▶ Action item:
Copy every record below, exactly as written.
============
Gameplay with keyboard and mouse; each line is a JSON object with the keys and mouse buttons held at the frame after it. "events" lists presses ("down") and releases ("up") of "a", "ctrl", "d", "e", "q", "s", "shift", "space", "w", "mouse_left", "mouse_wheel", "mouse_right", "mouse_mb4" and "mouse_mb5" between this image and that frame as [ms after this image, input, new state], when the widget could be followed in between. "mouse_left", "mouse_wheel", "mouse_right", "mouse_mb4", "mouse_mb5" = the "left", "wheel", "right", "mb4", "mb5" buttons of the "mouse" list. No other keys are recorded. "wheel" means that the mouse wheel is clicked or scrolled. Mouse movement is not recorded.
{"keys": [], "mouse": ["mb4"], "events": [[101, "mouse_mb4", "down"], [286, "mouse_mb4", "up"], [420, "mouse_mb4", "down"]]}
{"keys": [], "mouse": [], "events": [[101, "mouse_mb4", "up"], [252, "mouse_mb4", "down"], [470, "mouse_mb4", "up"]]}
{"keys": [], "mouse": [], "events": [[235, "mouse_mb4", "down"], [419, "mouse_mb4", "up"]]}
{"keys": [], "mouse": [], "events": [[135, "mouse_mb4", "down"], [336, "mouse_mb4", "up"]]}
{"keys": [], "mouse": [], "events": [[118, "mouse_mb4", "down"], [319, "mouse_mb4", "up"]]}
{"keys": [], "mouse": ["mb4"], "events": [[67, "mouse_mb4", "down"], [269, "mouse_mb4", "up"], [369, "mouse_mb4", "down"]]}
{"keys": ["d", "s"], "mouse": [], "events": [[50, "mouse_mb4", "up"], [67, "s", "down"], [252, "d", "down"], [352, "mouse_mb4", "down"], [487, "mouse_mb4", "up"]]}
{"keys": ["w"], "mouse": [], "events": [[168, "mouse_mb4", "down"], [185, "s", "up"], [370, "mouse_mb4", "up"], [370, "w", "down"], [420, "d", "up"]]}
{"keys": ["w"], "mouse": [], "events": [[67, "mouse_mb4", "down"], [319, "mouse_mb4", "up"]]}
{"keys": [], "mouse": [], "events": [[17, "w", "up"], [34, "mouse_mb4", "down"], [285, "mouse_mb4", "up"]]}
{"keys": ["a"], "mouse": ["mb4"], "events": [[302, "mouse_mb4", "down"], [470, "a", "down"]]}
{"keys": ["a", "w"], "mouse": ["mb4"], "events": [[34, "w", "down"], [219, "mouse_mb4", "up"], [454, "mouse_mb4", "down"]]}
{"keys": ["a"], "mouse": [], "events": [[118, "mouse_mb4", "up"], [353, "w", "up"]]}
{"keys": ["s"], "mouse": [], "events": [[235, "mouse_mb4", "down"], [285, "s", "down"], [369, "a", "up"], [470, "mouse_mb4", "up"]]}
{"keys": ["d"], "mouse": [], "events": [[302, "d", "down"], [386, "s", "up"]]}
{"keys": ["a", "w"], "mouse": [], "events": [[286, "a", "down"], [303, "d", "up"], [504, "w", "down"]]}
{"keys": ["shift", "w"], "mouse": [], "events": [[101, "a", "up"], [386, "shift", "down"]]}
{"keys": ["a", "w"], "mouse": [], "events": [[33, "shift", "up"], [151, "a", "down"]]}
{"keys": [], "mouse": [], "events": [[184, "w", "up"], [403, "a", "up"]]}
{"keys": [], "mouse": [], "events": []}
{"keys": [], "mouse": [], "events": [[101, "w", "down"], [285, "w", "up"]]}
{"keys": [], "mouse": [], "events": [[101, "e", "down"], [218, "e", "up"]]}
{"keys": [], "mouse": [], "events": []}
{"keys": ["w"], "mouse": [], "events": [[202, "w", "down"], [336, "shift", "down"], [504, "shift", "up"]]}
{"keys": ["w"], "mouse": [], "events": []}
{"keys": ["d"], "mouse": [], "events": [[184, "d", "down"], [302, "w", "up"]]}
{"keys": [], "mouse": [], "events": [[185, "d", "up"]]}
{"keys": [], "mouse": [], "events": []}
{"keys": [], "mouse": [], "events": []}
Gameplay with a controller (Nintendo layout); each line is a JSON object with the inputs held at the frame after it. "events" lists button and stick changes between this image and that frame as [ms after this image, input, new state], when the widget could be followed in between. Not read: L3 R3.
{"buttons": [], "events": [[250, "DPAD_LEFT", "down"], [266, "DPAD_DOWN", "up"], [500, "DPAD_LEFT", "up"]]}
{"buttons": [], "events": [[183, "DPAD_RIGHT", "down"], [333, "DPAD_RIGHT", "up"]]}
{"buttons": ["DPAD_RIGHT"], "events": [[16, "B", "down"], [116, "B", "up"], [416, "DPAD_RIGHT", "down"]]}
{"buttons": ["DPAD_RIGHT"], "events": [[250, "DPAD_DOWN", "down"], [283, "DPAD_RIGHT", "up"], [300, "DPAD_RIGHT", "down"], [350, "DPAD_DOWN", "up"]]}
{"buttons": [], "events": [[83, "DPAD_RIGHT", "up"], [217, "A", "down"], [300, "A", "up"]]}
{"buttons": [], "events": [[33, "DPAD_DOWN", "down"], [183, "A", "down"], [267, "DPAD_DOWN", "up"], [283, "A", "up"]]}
============
▶ Solution for this task:
Gameplay with keyboard and mouse; each line is a JSON object with the keys and mouse buttons held at the frame after it. "events" lists presses ("down") and releases ("up") of "a", "ctrl", "d", "e", "q", "s", "shift", "space", "w", "mouse_left", "mouse_wheel", "mouse_right", "mouse_mb4" and "mouse_mb5" between this image and that frame as [ms after this image, input, new state], when the widget could be followed in between. "mouse_left", "mouse_wheel", "mouse_right", "mouse_mb4", "mouse_mb5" = the "left", "wheel", "right", "mb4", "mb5" buttons of the "mouse" list. No other keys are recorded. "wheel" means that the mouse wheel is clicked or scrolled. Mouse movement is not recorded.
{"keys": [], "mouse": ["mb4"], "events": [[101, "mouse_mb4", "down"], [286, "mouse_mb4", "up"], [420, "mouse_mb4", "down"]]}
{"keys": [], "mouse": [], "events": [[101, "mouse_mb4", "up"], [252, "mouse_mb4", "down"], [470, "mouse_mb4", "up"]]}
{"keys": [], "mouse": [], "events": [[235, "mouse_mb4", "down"], [419, "mouse_mb4", "up"]]}
{"keys": [], "mouse": [], "events": [[135, "mouse_mb4", "down"], [336, "mouse_mb4", "up"]]}
{"keys": [], "mouse": [], "events": [[118, "mouse_mb4", "down"], [319, "mouse_mb4", "up"]]}
{"keys": [], "mouse": ["mb4"], "events": [[67, "mouse_mb4", "down"], [269, "mouse_mb4", "up"], [369, "mouse_mb4", "down"]]}
{"keys": ["d", "s"], "mouse": [], "events": [[50, "mouse_mb4", "up"], [67, "s", "down"], [252, "d", "down"], [352, "mouse_mb4", "down"], [487, "mouse_mb4", "up"]]}
{"keys": ["w"], "mouse": [], "events": [[168, "mouse_mb4", "down"], [185, "s", "up"], [370, "mouse_mb4", "up"], [370, "w", "down"], [420, "d", "up"]]}
{"keys": ["w"], "mouse": [], "events": [[67, "mouse_mb4", "down"], [319, "mouse_mb4", "up"]]}
{"keys": [], "mouse": [], "events": [[17, "w", "up"], [34, "mouse_mb4", "down"], [285, "mouse_mb4", "up"]]}
{"keys": ["a"], "mouse": ["mb4"], "events": [[302, "mouse_mb4", "down"], [470, "a", "down"]]}
{"keys": ["a", "w"], "mouse": ["mb4"], "events": [[34, "w", "down"], [219, "mouse_mb4", "up"], [454, "mouse_mb4", "down"]]}
{"keys": ["a"], "mouse": [], "events": [[118, "mouse_mb4", "up"], [353, "w", "up"]]}
{"keys": ["s"], "mouse": [], "events": [[235, "mouse_mb4", "down"], [285, "s", "down"], [369, "a", "up"], [470, "mouse_mb4", "up"]]}
{"keys": ["d"], "mouse": [], "events": [[302, "d", "down"], [386, "s", "up"]]}
{"keys": ["a", "w"], "mouse": [], "events": [[286, "a", "down"], [303, "d", "up"], [504, "w", "down"]]}
{"keys": ["shift", "w"], "mouse": [], "events": [[101, "a", "up"], [386, "shift", "down"]]}
{"keys": ["a", "w"], "mouse": [], "events": [[33, "shift", "up"], [151, "a", "down"]]}
{"keys": [], "mouse": [], "events": [[184, "w", "up"], [403, "a", "up"]]}
{"keys": [], "mouse": [], "events": []}
{"keys": [], "mouse": [], "events": [[101, "w", "down"], [285, "w", "up"]]}
{"keys": [], "mouse": [], "events": [[101, "e", "down"], [218, "e", "up"]]}
{"keys": [], "mouse": [], "events": []}
{"keys": ["w"], "mouse": [], "events": [[202, "w", "down"], [336, "shift", "down"], [504, "shift", "up"]]}
{"keys": ["w"], "mouse": [], "events": []}
{"keys": ["d"], "mouse": [], "events": [[184, "d", "down"], [302, "w", "up"]]}
{"keys": [], "mouse": [], "events": [[185, "d", "up"]]}
{"keys": [], "mouse": [], "events": []}
{"keys": [], "mouse": [], "events": []}
Gameplay with a controller (Nintendo layout); each line is a JSON object with the inputs held at the frame after it. "events" lists button and stick changes between this image and that frame as [ms after this image, input, new state], when the widget could be followed in between. Not read: L3 R3.
{"buttons": [], "events": [[250, "DPAD_LEFT", "down"], [266, "DPAD_DOWN", "up"], [500, "DPAD_LEFT", "up"]]}
{"buttons": [], "events": [[183, "DPAD_RIGHT", "down"], [333, "DPAD_RIGHT", "up"]]}
{"buttons": ["DPAD_RIGHT"], "events": [[16, "B", "down"], [116, "B", "up"], [416, "DPAD_RIGHT", "down"]]}
{"buttons": ["DPAD_RIGHT"], "events": [[250, "DPAD_DOWN", "down"], [283, "DPAD_RIGHT", "up"], [300, "DPAD_RIGHT", "down"], [350, "DPAD_DOWN", "up"]]}
{"buttons": [], "events": [[83, "DPAD_RIGHT", "up"], [217, "A", "down"], [300, "A", "up"]]}
{"buttons": [], "events": [[33, "DPAD_DOWN", "down"], [183, "A", "down"], [267, "DPAD_DOWN", "up"], [283, "A", "up"]]}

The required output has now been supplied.